Ainsi qu’un arc tendu, sur son œil qui pétille.
Son sourcil se courbait par le pinceau tracé ;
Entre ses dents d’émail un souffle cadencé
Glissait comme la bise au bord d’une coquille ;
Un petit serpent vert dont la tête frétille
Entourait son bras nu, d’un bracelet glacé.
Des toiles de Milet, des tuniques traînantes,
Parmi les beaux colliers sur les tables épars.
Déroulaient à longs plis leurs teintes chatoyantes ;
Les couronnes de fleurs riaient de toutes parts ;
C’était un bruit confus d’étoffes ondoyantes,
Et mille reflets d’or à troubler les regards…
Le tableau n’est-il pas délicieux ?
À côté de Marcia, tantôt dans l’ombre, tantôt dans la lumière se détache la figure de Melœnis, la danseuse à l’amour implacable, aux ardeurs dévorantes, qui fait tour-à-tour de Paulus son idole ou l’objet de sa haine…
… Telle, au temps des amours, la cavale numide,
Flairant l’amant sauvage, à la croupe splendide
Frissonne et sonde au loin les feuillages bruyants…
C’est elle qui dit :
· · · · · · · · · · Je suis la courtisane impure !

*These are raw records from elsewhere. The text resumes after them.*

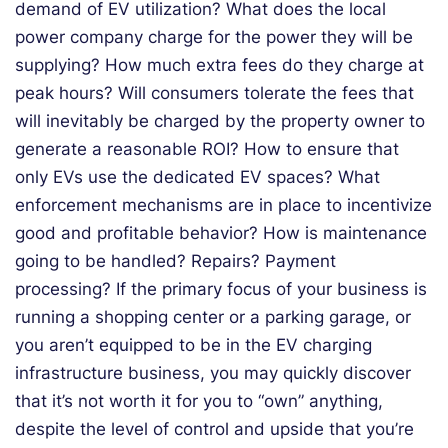
demand of EV utilization? What does the local
power company charge for the power they will be
supplying? How much extra fees do they charge at
peak hours? Will consumers tolerate the fees that
will inevitably be charged by the property owner to
generate a reasonable ROI? How to ensure that
only EVs use the dedicated EV spaces? What
enforcement mechanisms are in place to incentivize
good and profitable behavior? How is maintenance
going to be handled? Repairs? Payment
processing? If the primary focus of your business is
running a shopping center or a parking garage, or
you aren’t equipped to be in the EV charging
infrastructure business, you may quickly discover
that it’s not worth it for you to “own” anything,
despite the level of control and upside that you’re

La foule aux mille pieds, comme sur un chemin,
A marché sur mon cœur ; mais, malgré sa souillure,
J’en garde encore assez pour en mourir demain…
Elle a quelque chose de farouche et de sauvage. Hernani s’écrie :
… Oui, de ta suite, ô roi ! de ta suite ! — j’en suis !…
Va ! je suis là, j’épie et j’écoute, et sans bruit
Mon pas cherche ton pas et le presse et le suit.
Le jour tu ne pourras, ô roi, tourner la tête
Sans me voir immobile et sombre dans ta fête ;
La nuit tu ne pourras tourner les yeux, ô roi.
Sans voir mes yeux ardents luire derrière toi… ![1].
À son tour, Melœnis interpelle ainsi Paulus :
… Paulus, tu peux aller, souriant et parjure,
Je te suivrai partout, je t’atteindrai toujours !
- ↑ Victor Hugo, Hernani, acte Ier, sc. iv.